Only slightly more than half – 57 percent – feel their boss or manager is invested in their career growth and aspirations. 23 percent say their boss or manager is not interested in these things and 21 percent don’t know.
Encouraging Employees to Make Mistakes
Rather than blaming individual managers for being too hierarchical and taking important decisions without consultation, Robinson believes that having a supportive workplace culture is key to developing an Agile culture across the organization. He said:
“Encouraging people to make mistakes and try things is key. Where people have the autonomy to actually make decisions, they will develop skills more quickly and contribute more effectively. Good decision-making isn’t the same as getting everything right all the time. People will get things wrong and then learn from that.”
Robinson explained how he personally goes about sharing decision-making and encouraging autonomy. “When someone brings a suggestion to me, I feel it is my job as a manager to either go with that solution or disagree – but not to procrastinate. In a culture of accountability, if the person isn’t actually 100% sure their idea will work they will say ‘Hang on a minute’ and voice those reservations, allowing you to consider it more deeply. But if their solution was a definite fix for the problem they identified, they will feel empowered because it was immediately acted upon.” He continues: “If you do disagree with their idea you can simply ask:’What were the facts upon which you based that decision?’ Perhaps they didn’t have all the facts at their disposal. Alternatively, it could be that they have information which you were not aware of. Either way, that is a positive way to embark on the process of reviewing a decision.”
In a positive, no-blame culture, Robinson argues, where people are engaging at the top of their game, they will be more likely to come up with solutions rather than simply reporting problems.
The Benefits of Improvement
It is clear from the survey that American workers would like to have more of a say in decisions, to take more responsibility and to be their own boss more of the time, even when they work for a business or organization.

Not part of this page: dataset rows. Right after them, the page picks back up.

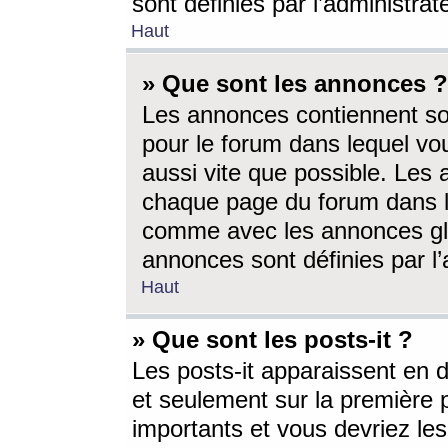
sont définies par l’administra
Haut
» Que sont les annonces ?
Les annonces contiennent so
pour le forum dans lequel vou
aussi vite que possible. Les
chaque page du forum dans le
comme avec les annonces glo
annonces sont définies par l’
Haut
» Que sont les posts-it ?
Les posts-it apparaissent en
et seulement sur la première 
importants et vous devriez le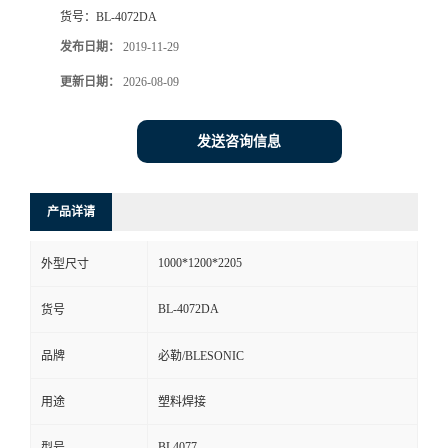
货号：
BL-4072DA
发布日期：
2019-11-29
更新日期：
2026-08-09
发送咨询信息
产品详请
1000*1200*2205
外型尺寸
BL-4072DA
货号
品牌
必勒/BLESONIC
用途
塑料焊接
BL4077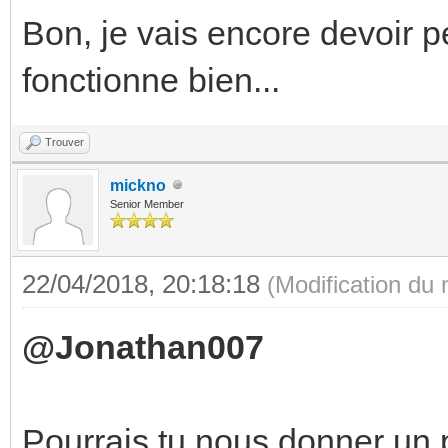
Bon, je vais encore devoir p
fonctionne bien...
Trouver
mickno
Senior Member
22/04/2018, 20:18:18
(Modification du
@Jonathan007
Pourrais tu nous donner un p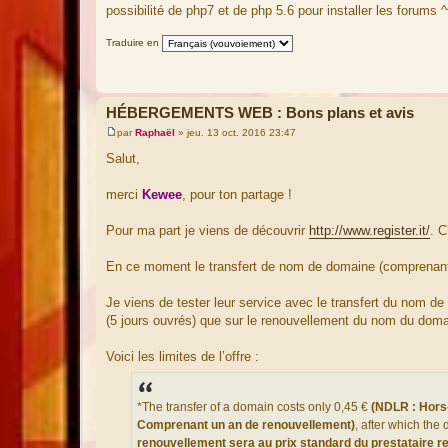
a
possibilité de php7 et de php 5.6 pour installer les forums ^
g
e
Traduire en
HÉBERGEMENTS WEB : Bons plans et avis
par
Raphaël
»
jeu. 13 oct. 2016 23:47
M
e
Salut,
s
s
a
merci
Kewee
, pour ton partage !
g
e
Pour ma part je viens de découvrir
http://www.register.it/
. C
En ce moment le transfert de nom de domaine (comprenant 
Je viens de tester leur service avec le transfert du nom de
(5 jours ouvrés) que sur le renouvellement du nom du doma
Voici les limites de l’offre :
*The transfer of a domain costs only 0,45 €
(NDLR : Hors
Comprenant un an de renouvellement)
, after which th
renouvellement sera au prix standard du prestataire regi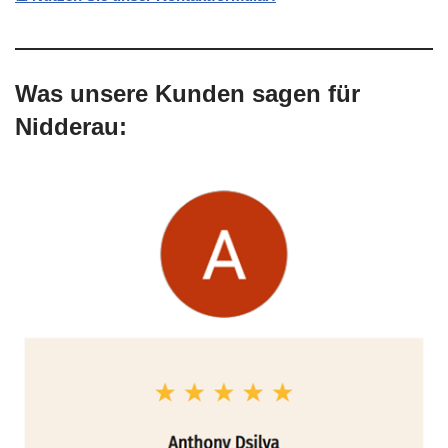
Was unsere Kunden sagen für
Nidderau: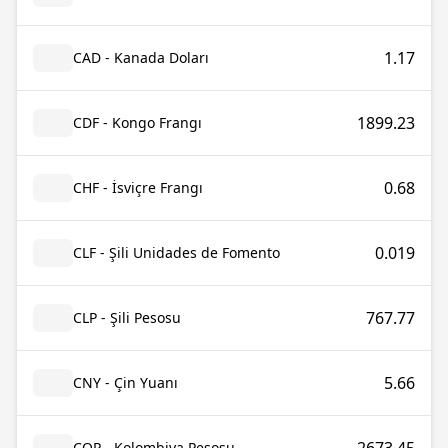
1.17
CAD - Kanada Doları
1899.23
CDF - Kongo Frangı
0.68
CHF - İsviçre Frangı
0.019
CLF - Şili Unidades de Fomento
767.77
CLP - Şili Pesosu
5.66
CNY - Çin Yuanı
COP - Kolombiya Pesosu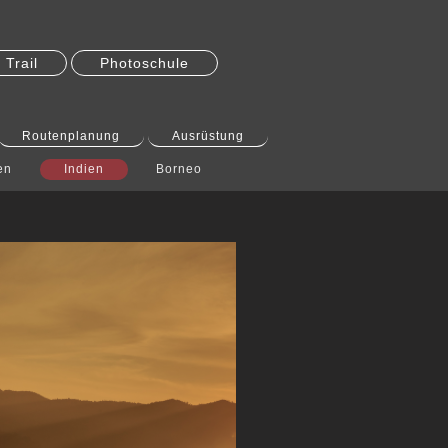
Trail
Photoschule
Routenplanung
Ausrüstung
en
Indien
Borneo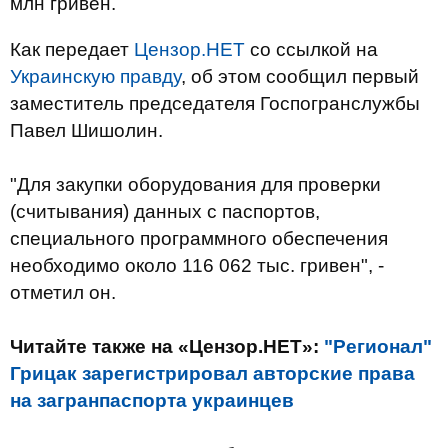
млн гривен.
Как передает
Цензор.НЕТ
со ссылкой на
Украинскую правду
, об этом сообщил первый
заместитель председателя Госпогранслужбы
Павел Шишолин.
"Для закупки оборудования для проверки
(считывания) данных с паспортов,
специального программного обеспечения
необходимо около 116 062 тыс. гривен", -
отметил он.
Читайте также на «Цензор.НЕТ»:
"Регионал"
Грицак зарегистрировал авторские права
на загранпаспорта украинцев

But why should bosses and managers take this seriously and strive to improve their score in the Boss report?
One reason may be the risk of losing top talent. A quarter of workers – 25 percent – say how satisfied they are with their boss is the main factor in deciding whether to leave their job. And another 57 percent say it is a factor, though not the most important one.
That will give many business leaders pause for thought because it is generally acknowledged that employees are a business’s biggest asset. They are the people who deal day to day with customers and who are responsible for delivering on the organization’s vision.
But employees, whether in software development or customer care, are also usually the main source of innovation and fresh thinking. They know where the rubber meets the road and they are best placed to see where improvement is required. If they have to refer everything to the boss, then they have to wait until the information filters up and the decisions filter down. That causes bottlenecks and delayed responsiveness.
And employees who feel more in control, who can take decisions and try things out tend to feel more engaged at work.
“Having engaged and enthusiastic employees who feel supported to make decisions and try new things helps creates a culture of innovation and growth.”